** Exercise requirements **
Among the lines below, which ones contain the word "meta"? Copy every such line.

Data entries
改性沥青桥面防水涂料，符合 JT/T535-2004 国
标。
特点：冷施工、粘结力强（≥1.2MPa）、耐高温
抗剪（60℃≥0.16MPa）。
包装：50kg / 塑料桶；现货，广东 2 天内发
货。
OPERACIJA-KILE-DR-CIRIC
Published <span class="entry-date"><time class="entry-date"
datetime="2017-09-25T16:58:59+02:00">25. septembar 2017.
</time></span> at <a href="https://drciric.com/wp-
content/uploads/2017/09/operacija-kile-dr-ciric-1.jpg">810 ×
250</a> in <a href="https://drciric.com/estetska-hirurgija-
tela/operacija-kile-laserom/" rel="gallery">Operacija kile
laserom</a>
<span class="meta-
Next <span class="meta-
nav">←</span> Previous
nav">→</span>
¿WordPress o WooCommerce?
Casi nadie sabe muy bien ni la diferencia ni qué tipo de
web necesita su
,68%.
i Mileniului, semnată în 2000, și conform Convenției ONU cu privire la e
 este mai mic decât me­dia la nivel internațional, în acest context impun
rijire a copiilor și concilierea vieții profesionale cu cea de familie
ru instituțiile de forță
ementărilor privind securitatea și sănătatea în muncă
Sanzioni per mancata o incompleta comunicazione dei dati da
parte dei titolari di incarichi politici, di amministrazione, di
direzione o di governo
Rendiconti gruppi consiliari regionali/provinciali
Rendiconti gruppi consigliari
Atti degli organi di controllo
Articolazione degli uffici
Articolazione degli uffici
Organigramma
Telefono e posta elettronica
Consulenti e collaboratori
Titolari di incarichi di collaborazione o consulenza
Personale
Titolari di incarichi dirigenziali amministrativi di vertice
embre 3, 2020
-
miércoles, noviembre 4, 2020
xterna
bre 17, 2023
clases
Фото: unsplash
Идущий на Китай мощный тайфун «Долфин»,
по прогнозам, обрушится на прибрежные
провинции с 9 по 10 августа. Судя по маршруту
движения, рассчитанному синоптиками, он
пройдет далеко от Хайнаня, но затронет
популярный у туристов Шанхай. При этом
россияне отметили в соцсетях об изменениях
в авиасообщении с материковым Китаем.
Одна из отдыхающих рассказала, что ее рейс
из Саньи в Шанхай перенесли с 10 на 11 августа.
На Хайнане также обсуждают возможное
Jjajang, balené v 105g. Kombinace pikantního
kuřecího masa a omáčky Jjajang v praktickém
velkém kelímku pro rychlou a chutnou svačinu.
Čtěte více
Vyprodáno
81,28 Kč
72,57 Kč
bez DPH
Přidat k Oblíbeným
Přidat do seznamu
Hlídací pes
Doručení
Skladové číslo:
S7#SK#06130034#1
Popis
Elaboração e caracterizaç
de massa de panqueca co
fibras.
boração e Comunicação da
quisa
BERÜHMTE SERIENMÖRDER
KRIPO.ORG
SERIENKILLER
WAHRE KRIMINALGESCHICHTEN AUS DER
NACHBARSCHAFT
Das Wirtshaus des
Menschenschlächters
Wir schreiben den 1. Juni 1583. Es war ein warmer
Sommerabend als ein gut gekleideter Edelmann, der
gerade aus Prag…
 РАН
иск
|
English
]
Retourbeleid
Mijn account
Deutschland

** Exercise response **
<span class="meta-
Next <span class="meta-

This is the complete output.